_Задания:_
(A) Процитируйте без изменений ту часть интервью о русских эмигрантах в Великобритании, которая начинается со слов «Есть и еще одна, самая» и заканчивается словами «по ходу дела.».
(B) Продолжите интервью о русской эмиграции в Великобритании, начав сразу после последней приведенной в нем реплики.

_Фрагмент для чтения:_
====================

Многие из той волны эмиграции действительно стали частью британской элиты. Это и потомки аристократии, и диссиденты, среди них немало русских евреев. Они — на виду, участвуют в публичных дебатах, их дети, а у кого-то уже и внуки, – британцы. Россия для них — что-то милое, сентиментальное, трогательное, но мало связанное с Россией сегодняшней.

Вторая волна – обладатели «новых денег», приобретенных в 90-е. Это другой тип, который часто фигурирует в желтой прессе как некий собирательный образ «этих русских». Женщины на десятиметровых каблуках в туфлях по 600, а может и 6000 фунтов, ну и все тому подобное. Эти люди держатся вместе, живут в определенных районах, у них все свое – охрана, клининг, няни…

Они говорят с сильным акцентом, но их дети учатся в дорогих престижных школах, из которых, кстати, выходят с весьма искусственным английским. Какова их установка по отношению к России? Наверное, по-разному.

Есть и еще одна, самая последняя волна – образованные люди около тридцати-сорока лет, хорошие специалисты, которые уехали уже из путинской России. Они стремятся интегрироваться, но не всегда это получается. Какова их установка к России — сложно сказать. Возможно, она меняется по ходу дела.

— Относительно «этих русских». Буквально на днях читала про нашу студентку в Лондоне, которая выписала из Москвы целую бригаду специалистов, месяц украшавших ее «Мерседес» кристаллами Сваровски. Такие представления о русских как-то мешают интеграции?

— Такие представления действительно существуют на макроуровне и в обиходе. Но внутри социальных ниш, на уровне связей с коллегами, соседями все по-другому. И это, в общем, никак не мешает. Образованные и интересующиеся британцы, безусловно, понимают, что такого рода факты свидетельствуют об определенных комплексах, травме российского общества.

Скажем, здесь шел сериал «Встречайте – русские!», в котором было показано немало ярких типажей в духе этой истории с «Мерседесом». Это вызвало определенную обиду в русском коммьюнити, люди писали письма с жалобами авторам сериала. Британцам такое поведение кажется странным: это же смешно – так посмейтесь над собой.

В Британии, кстати, часто считают, что русские – люди без чувства юмора, неспособные к самоиронии. И, в общем, это можно трактовать как признак происхождения из травмированного общества.

— В связи с ухудшением отношений — стало ли меньше студентов из России в этом году?

— Нас предупреждали, что могут быть проблемы с визами, и некоторые студенты могут опоздать к началу занятий. Может, кто-то и имел проблемы… Но в целом процент студентов из России пока такой же, как всегда.

====================

_Представленные материалы:_
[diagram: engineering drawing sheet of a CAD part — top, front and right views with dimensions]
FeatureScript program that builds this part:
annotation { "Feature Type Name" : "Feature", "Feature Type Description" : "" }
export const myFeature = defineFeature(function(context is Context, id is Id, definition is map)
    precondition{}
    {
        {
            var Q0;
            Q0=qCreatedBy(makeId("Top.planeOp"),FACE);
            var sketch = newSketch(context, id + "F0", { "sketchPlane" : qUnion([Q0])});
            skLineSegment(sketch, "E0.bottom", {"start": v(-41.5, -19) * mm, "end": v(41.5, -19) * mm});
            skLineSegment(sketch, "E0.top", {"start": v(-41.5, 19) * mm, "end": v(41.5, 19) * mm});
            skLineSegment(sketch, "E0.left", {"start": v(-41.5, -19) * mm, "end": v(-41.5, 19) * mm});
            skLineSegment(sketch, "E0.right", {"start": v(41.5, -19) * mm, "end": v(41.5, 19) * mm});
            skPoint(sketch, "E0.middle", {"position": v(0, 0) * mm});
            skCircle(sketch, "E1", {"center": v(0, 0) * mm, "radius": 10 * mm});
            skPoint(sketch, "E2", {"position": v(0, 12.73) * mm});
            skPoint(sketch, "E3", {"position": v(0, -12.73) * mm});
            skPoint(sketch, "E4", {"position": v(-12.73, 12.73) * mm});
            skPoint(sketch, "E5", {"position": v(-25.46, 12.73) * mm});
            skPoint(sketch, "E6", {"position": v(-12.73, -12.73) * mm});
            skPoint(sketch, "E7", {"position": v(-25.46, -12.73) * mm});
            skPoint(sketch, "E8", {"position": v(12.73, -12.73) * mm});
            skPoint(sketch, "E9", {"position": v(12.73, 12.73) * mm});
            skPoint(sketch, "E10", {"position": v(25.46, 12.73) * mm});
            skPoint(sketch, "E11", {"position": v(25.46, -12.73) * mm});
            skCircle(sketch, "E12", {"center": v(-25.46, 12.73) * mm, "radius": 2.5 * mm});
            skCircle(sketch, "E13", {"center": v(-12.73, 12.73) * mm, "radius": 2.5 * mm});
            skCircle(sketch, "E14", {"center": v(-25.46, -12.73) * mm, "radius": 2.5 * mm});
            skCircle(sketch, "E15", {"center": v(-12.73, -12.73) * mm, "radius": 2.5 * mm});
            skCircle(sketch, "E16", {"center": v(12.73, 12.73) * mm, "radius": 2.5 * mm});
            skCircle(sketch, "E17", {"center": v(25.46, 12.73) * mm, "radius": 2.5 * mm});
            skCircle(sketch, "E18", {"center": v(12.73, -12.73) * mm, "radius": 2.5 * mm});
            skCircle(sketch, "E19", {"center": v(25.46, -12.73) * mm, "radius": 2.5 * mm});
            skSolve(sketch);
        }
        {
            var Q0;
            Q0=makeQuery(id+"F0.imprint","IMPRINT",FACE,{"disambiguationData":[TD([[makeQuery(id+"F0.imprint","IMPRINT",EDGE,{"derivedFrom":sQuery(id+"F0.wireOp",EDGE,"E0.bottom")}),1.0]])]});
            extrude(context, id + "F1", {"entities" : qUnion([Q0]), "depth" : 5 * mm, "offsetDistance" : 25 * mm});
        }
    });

====================

_Ответы к заданиям:_
(A)
Есть и еще одна, самая последняя волна – образованные люди около тридцати-сорока лет, хорошие специалисты, которые уехали уже из путинской России. Они стремятся интегрироваться, но не всегда это получается. Какова их установка к России — сложно сказать. Возможно, она меняется по ходу дела.

(B)
— Читая британские и российские СМИ, я вижу, что, например, в ситуации с Украиной, они опираются на непересекающиеся группы фактов. В России рассуждают о том, что Германия, Франция, Польша были гарантами мирной смены власти, но своих обязательств не выполнили, а также о том, что новые украинские лидеры якобы обещали отдать Крым США под военную базу. Также есть масса репортажей про сотни тысяч беженцев с Украины.

В Британии же пишут о том, что боевые действия на Украине ведут регулярные российские войска, делают репортажи о желании украинцев «быть Европой», о жестокости и бездушности сепаратистов-ополченцев. Возможно, если бы удалось сложить все это в одну информационную корзину, кризис можно было бы разрешить. Но нет технологий, как это сделать. В результате свобода слова превращается в свободу молчания. Как с этим бороться?

— Это действительно сложный вопрос. Зачастую даже один и тот же факт преподносится по-разному. По российскому телевидению показывают танки и говорят, что они — украинские, а по британскому — что русские. Нет сомнения, что за кулисами не прекращаются переговоры и консультации дипломатов, экспертов, прекрасно осведомленных обо всех фактах, а также о страхах, слухах и мифах, циркулирующих в обществах.

Судя по всему, найти общий язык, общее видение ситуации им пока не удается. Общим в подходе сторон является лишь определенное игнорирование Украины как субъекта. Все очень быстро перешло на привычное противостояние Запад–Восток.

Что касается создания единого медиапространства для обсуждения ситуации широкой публикой, не сомневаюсь, что и Британии, и в России есть люди, которые хотели бы это реализовать. Но пока не очень понятно, как это сделать – ни в политическом, ни в технологическом плане.

Если, например, показать российские сюжеты про Украину на британских телеканалах, они будут восприняты как чистая пропаганда. Думаю, и сюжеты, снятые британцами, будут восприняты в России так же.

Беседовала Татьяна Чеснокова.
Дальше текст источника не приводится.